Она предпочитала теней. Эти темные полупрозрачные существа были тихи, незаметны, услужливы, появлялись лишь тогда, когда могли быть полезны, и пропадали, как только начинали чувствовать свою ненужность. Теперь их осталось совсем немного, да и те, по всей видимости, скрывались в темных лабиринтах подземелья.
С тех пор, как демоны поселились в замке, Тиир уже не чувствовала себя хозяйкой, к ней не относились как к Королеве – с должным уважением и почтением. Возможно, причиной тому было то, что прежде у темный расы никогда не было Королевы, и они не могли – да и не предпринимали попыток – понять, как должно вести себя с ней. У прежнего правителя были тысячи наложниц, и ни одна из них ни на что не претендовала. Они были расходным материалом. Они были пищей. Тиир же была другой. Она была горда, у нее было достоинство. Ей до всего было дело. Она считала себя равной Великому Владыке, и демоны недоумевали, почему он позволяет подобное. Со временем они посчитали это одним из его чудачеств или способов развлечься и простили ему эту слабость, но почитать Королеву так и не научились.
Некоторое время Пратт с нескрываемым интересом изучал окровавленный кинжал, рукоять которого сжимал в руке его Господин, затем бесцеремонно перевел взгляд на Тиир, устремившую на него всю силу своего испепеляющего взгляда.
– Что тебе нужно? – не оборачиваясь, спросил Махталеон и вытер испачканное кровью лезвие о белоснежный рукав своей сорочки.

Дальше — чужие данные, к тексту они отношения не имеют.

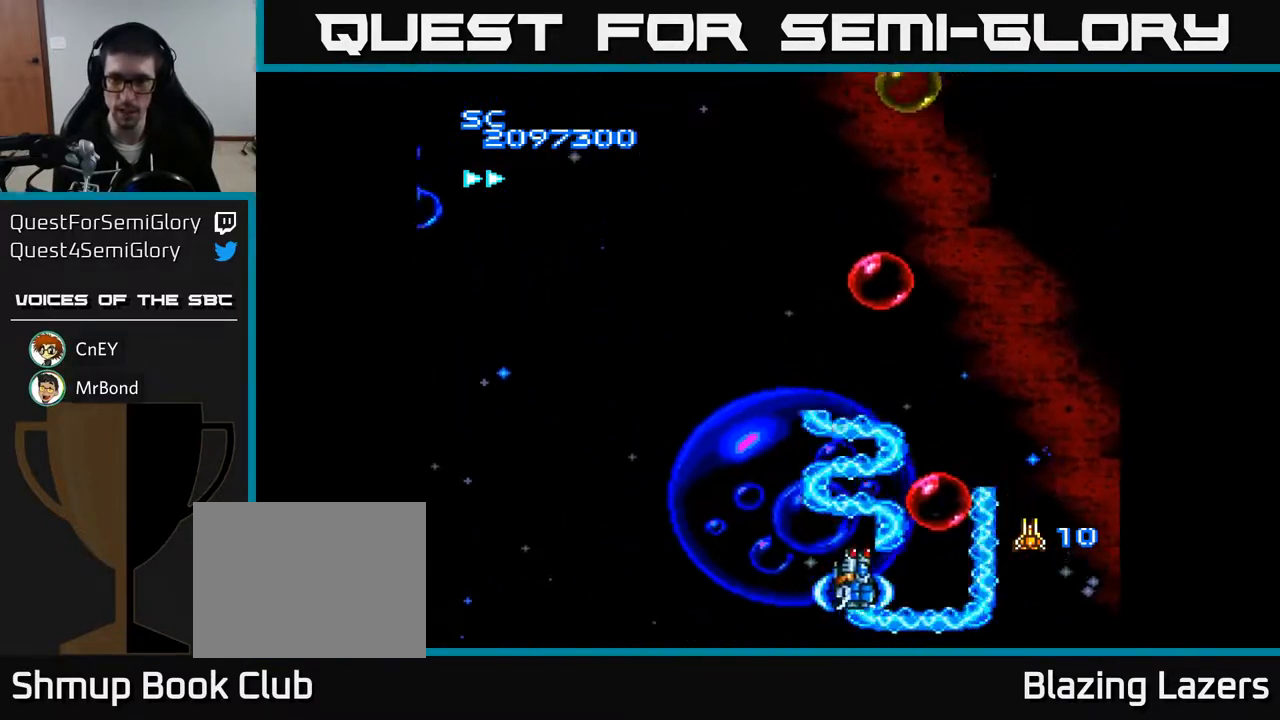
{"buttons": ["A", "DPAD_RIGHT"], "right_stick": "center", "events": [[17, "DPAD_UP", "down"], [383, "DPAD_LEFT", "up"], [383, "DPAD_UP", "up"], [400, "DPAD_RIGHT", "down"], [417, "DPAD_DOWN", "down"], [500, "DPAD_DOWN", "up"]]}
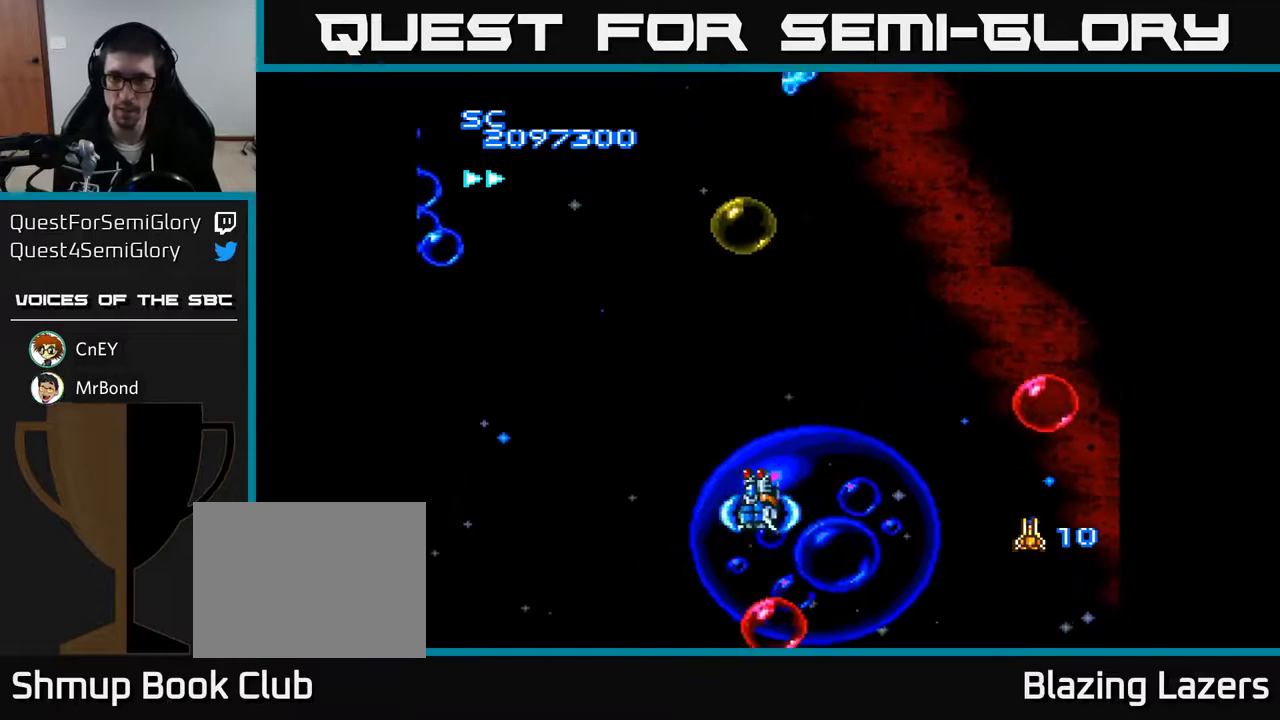
{"buttons": ["A", "DPAD_LEFT"], "right_stick": "center", "events": [[117, "DPAD_DOWN", "down"], [183, "DPAD_DOWN", "up"], [317, "DPAD_RIGHT", "up"], [350, "DPAD_LEFT", "down"]]}
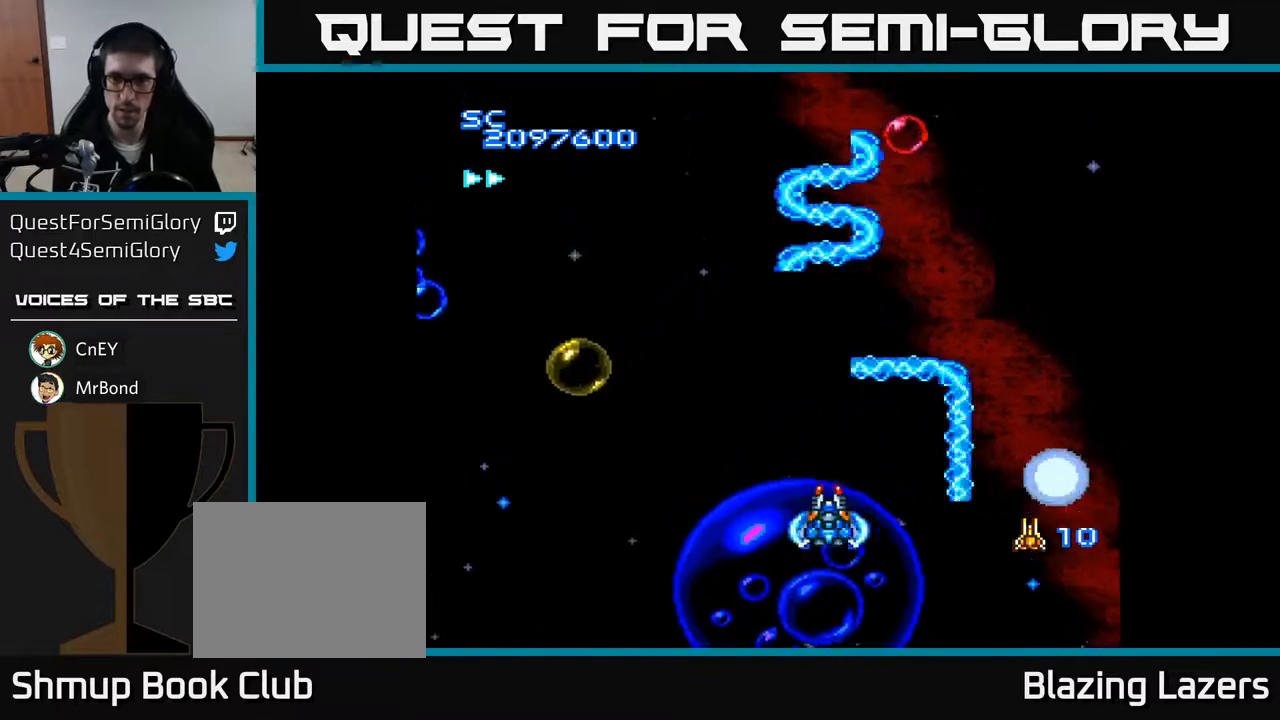
{"buttons": ["A", "DPAD_DOWN", "DPAD_LEFT"], "right_stick": "center", "events": [[400, "DPAD_DOWN", "down"]]}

Лицо Пратта в ту же минуту стало серьезным:
– Мы нашли твоего сына, Милорд.
Махталеон встал и угрюмо посмотрел сперва на Пратта, затем на Тиир и снова перевел взгляд на Пратта.
– Он жив?
– Да, Милорд.
Махталеон чувствовал на себе напряженный взгляд Тиир.

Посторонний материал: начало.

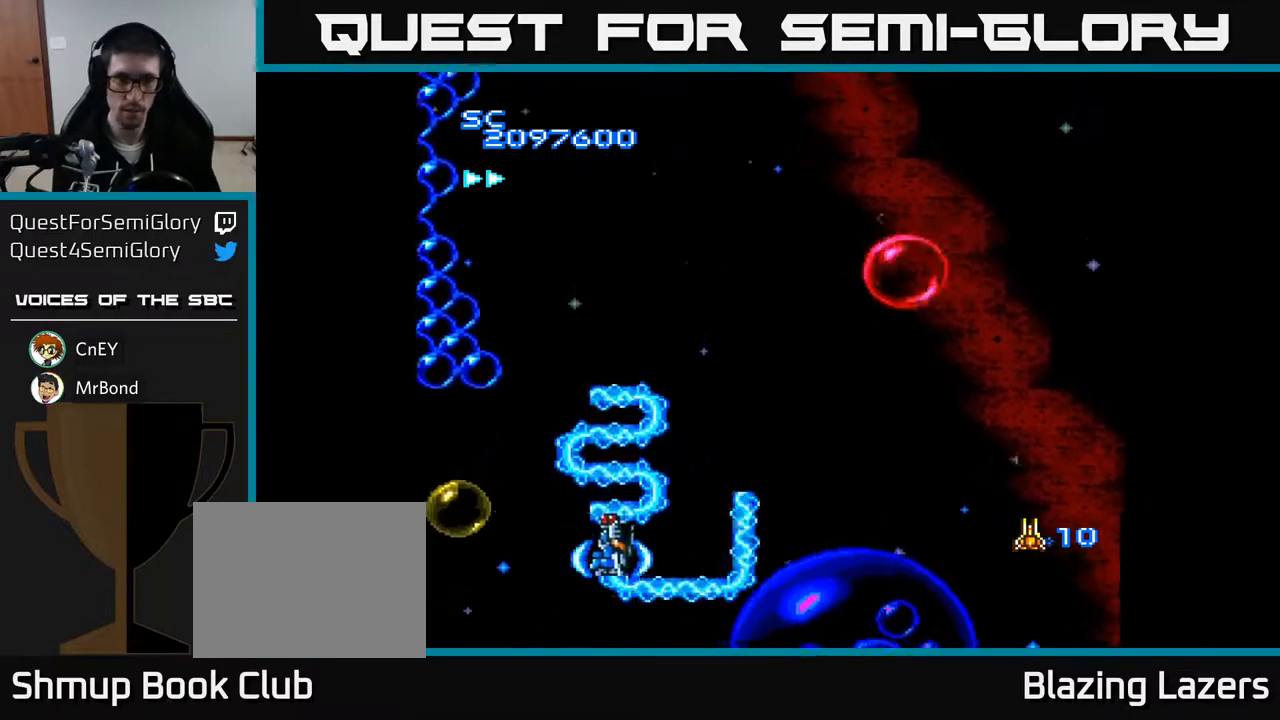
{"buttons": ["A", "DPAD_RIGHT"], "right_stick": "center", "events": [[33, "DPAD_LEFT", "up"], [67, "DPAD_RIGHT", "down"], [83, "DPAD_DOWN", "up"], [183, "DPAD_DOWN", "down"], [233, "DPAD_DOWN", "up"]]}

– Идем, Пратт, я желаю видеть его.
– Махталеон! – ее повелительный тон заставил его остановиться. Мгновение он медлил, затем обернулся к ней, и она увидела его горящие от негодования глаза и крепко стиснутые челюсти. В руке он продолжал сжимать кинжал. – Не смей, Махталеон, – тихо проговорила она. – Не смей! – и в голосе ее он услышал угрозу.
Он оторвал от нее взгляд, помедлил еще минуту и затем вышел из покоев. Пратт последовал за ним. Вместо дверей за их спинами возникла каменная стена. Тиир обернулась к окну и увидела на его месте такую же глухую каменную стену.